É o primeiro resultado de um projeto de recuperação da memória das Organizações Globo. Formado em 1999, um grupo de historiadores, antropólogos, sociólogos e jornalistas vasculhou arquivos da empresa e de jornais e realizou mais de 200 entrevistas com atuais e ex-funcionários.
O "Dicionário" traz os nomes de todos os programas produzidos e exibidos pela Globo desde sua abertura, em 1965. No primeiro volume, são 220 novelas, 56 minisséries, 21 seriados, 49 humorísticos, 164 musicais etc. Os verbetes trazem sinopse, elenco e, muitas vezes, bastidores e comentários. Alguns ocupam mais de uma página ("Roque Santeiro", por exemplo, consome três).
A obra ganha sabor principalmente quando o texto foge da descrição seca. Pela primeira vez, a Globo assume, de forma institucional e organizada, analogias entre personagens da teledramaturgia e do cenário político brasileiro desses quase 40 anos.
É o caso de "Irmãos Coragem" (1970/1971), novela de Janete Clair. O verbete traça comparação entre a fictícia vila dominada por um "coronel" corrupto e o Brasil da época, governado pelo presidente Médici (de 1969 a 1974).
"Ficção e realidade também se confundiam no plano da política, com uma analogia entre a situação de arbítrio vigente no país e o poder desmedido do coronel na pequena Coroado. No Brasil governado pelo general Médici, o Estado perseguia os partidos de esquerda e permitia a tortura dos presos políticos nos órgãos de repressão. Em "Irmãos Coragem", Pedro Barros ditava a lei, corrompendo a polícia, comprando votos e oprimindo a população", diz um trecho do verbete.
Como num divã, a emissora opta ora por colocar o dedo em suas feridas, ora por não abordar assuntos mais complexos.
No verbete "Big Brother Brasil", não deixou de citar "Casa dos Artistas", "reality show" do SBT, e a disputa jurídica entre as emissoras. "Nessa época o SBT levava ao ar "Casa dos Artistas" com a mesma estrutura de "Big Brother". O Superior Tribunal de Justiça, no entanto, negou o pedido da TV Globo para suspender a transmissão de "Casa dos Artistas"."
Nos verbetes sobre Chacrinha, a emissora preferiu não tratar das denúncias de que artistas que iam a seus programas tinham de cantar em shows externos do apresentador sem cachê -a história foi confirmada à Folha por Leleco Barbosa, filho e diretor dos programas de Chacrinha.
"Foi uma acusação que só encontramos em jornais. Apesar de boas fontes, as reportagens trazem um debate e nem sempre são conclusivas. Como Chacrinha não admite a história em sua biografia, preferimos não abordar a questão", diz Sílvia Fiuza, coordenadora do Projeto Memória, que produziu o dicionário.
Historiadora com mestrado em antropologia, ela está na empresa desde 1980 e diz que os pesquisadores tiveram liberdade para tratar das passagens polêmicas. Trabalhando no limite entre uma obra institucional e histórica, Fiuza diz que seu maior desafio será o volume dois, sobre jornalismo.
Luís Erlanger, diretor da Central Globo de Comunicações, que escreveu a apresentação da obra, diz que a emissora avalia a possibilidade de lançar outros produtos no Projeto Memória, como DVD, e de colocar o "Dicionário" na internet. "Cada verbete é parte da história de nossa cultura."

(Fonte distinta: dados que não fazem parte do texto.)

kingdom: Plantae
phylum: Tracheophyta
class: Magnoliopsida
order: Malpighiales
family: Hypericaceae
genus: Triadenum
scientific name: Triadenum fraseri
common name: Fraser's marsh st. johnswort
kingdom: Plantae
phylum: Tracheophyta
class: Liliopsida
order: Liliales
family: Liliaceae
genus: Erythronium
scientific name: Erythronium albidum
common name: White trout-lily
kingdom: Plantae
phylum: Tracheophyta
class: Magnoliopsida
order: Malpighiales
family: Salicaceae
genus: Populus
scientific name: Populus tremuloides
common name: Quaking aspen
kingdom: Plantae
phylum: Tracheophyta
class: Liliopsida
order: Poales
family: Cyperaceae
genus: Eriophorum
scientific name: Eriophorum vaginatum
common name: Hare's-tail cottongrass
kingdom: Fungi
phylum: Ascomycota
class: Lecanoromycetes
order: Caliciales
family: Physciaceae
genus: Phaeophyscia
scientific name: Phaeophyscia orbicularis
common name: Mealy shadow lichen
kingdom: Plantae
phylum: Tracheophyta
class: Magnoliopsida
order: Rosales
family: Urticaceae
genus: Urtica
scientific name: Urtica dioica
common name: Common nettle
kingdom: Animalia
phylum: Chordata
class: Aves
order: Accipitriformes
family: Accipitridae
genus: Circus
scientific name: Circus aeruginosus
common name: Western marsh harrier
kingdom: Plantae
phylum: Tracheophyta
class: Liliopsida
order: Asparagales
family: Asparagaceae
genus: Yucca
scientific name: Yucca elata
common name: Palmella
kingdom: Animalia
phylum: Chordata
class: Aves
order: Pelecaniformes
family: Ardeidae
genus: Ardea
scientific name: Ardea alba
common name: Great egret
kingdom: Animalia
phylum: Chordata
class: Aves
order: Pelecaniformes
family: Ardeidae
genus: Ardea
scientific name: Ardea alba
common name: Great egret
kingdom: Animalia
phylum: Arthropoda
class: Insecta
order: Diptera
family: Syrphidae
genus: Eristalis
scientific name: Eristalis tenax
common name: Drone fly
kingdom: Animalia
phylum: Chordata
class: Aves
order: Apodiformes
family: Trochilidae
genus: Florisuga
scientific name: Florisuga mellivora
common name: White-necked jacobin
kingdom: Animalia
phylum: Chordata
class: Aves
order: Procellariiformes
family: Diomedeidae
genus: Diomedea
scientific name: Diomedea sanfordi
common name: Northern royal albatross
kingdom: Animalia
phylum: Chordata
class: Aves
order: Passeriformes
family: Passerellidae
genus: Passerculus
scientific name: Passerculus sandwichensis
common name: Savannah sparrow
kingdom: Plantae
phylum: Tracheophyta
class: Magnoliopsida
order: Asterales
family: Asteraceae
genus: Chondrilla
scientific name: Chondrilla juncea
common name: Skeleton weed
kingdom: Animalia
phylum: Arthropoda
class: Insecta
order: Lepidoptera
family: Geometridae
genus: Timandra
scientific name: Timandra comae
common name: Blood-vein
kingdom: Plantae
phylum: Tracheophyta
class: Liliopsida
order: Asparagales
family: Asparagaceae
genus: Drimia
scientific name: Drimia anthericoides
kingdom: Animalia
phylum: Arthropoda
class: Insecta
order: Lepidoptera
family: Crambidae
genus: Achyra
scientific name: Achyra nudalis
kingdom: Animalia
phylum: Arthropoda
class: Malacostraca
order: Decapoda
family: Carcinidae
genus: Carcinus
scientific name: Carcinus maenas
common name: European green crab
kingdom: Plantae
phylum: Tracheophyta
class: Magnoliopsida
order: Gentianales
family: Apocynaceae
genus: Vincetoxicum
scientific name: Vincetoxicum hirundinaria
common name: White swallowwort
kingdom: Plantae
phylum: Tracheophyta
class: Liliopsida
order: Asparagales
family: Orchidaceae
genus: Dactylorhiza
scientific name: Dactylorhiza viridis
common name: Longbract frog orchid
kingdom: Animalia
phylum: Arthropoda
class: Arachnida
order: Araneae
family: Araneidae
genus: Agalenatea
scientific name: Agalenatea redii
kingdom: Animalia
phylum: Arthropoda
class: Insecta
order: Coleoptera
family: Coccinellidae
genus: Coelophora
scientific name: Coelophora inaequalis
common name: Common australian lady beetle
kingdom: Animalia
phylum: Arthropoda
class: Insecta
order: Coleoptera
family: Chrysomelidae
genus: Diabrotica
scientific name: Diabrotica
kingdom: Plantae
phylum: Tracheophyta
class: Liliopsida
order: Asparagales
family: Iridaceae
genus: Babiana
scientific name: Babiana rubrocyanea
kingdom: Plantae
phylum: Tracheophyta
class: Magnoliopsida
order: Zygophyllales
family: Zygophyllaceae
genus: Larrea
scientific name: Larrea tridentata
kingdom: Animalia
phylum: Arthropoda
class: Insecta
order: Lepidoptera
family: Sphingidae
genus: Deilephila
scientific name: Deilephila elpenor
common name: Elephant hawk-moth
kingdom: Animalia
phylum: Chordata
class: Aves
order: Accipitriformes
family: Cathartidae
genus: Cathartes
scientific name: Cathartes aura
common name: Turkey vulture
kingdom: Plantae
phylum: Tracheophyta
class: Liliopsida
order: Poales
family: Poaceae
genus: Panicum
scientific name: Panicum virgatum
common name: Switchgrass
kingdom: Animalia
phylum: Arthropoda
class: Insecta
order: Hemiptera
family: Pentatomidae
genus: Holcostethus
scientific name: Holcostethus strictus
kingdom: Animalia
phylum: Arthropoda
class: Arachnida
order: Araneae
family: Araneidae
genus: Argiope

DICIONÁRIO DA TV GLOBO. Editora: Jorge Zahar (tel. 0/xx/21/2240-0226; site: www.zahar.com.br). Quanto: R$ 59 (940 págs.).


Texto Anterior: Arquitetura do sagrado
Próximo Texto: Grupo pesquisa a cobertura das Diretas e de 89
Índice

UOL
Copyright Empresa Folha da Manhã S/A. Todos os direitos reservados. É proibida a reprodução do conteúdo desta página em qualquer meio de comunicação, eletrônico ou impresso, sem autorização escrita da Folhapress.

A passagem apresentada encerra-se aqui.